- [Task brief] When a line in the data below includes "telah", pick it out and copy it.

(Stored data entries)
----------
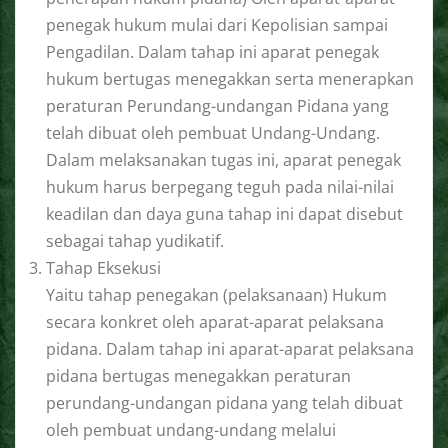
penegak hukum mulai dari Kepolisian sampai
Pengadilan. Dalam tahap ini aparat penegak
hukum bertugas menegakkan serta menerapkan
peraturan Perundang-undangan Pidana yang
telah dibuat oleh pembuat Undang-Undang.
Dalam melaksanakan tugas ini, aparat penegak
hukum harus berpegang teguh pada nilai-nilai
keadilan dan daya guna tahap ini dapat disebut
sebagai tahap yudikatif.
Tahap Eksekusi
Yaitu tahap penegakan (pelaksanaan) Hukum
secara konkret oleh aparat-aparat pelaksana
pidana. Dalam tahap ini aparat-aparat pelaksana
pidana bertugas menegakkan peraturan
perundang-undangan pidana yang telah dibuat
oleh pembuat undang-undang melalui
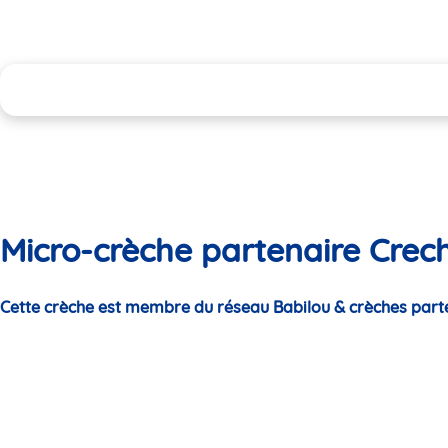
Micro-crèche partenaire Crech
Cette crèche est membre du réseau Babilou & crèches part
----------
- [Exercise result]
telah dibuat oleh pembuat Undang-Undang.
perundang-undangan pidana yang telah dibuat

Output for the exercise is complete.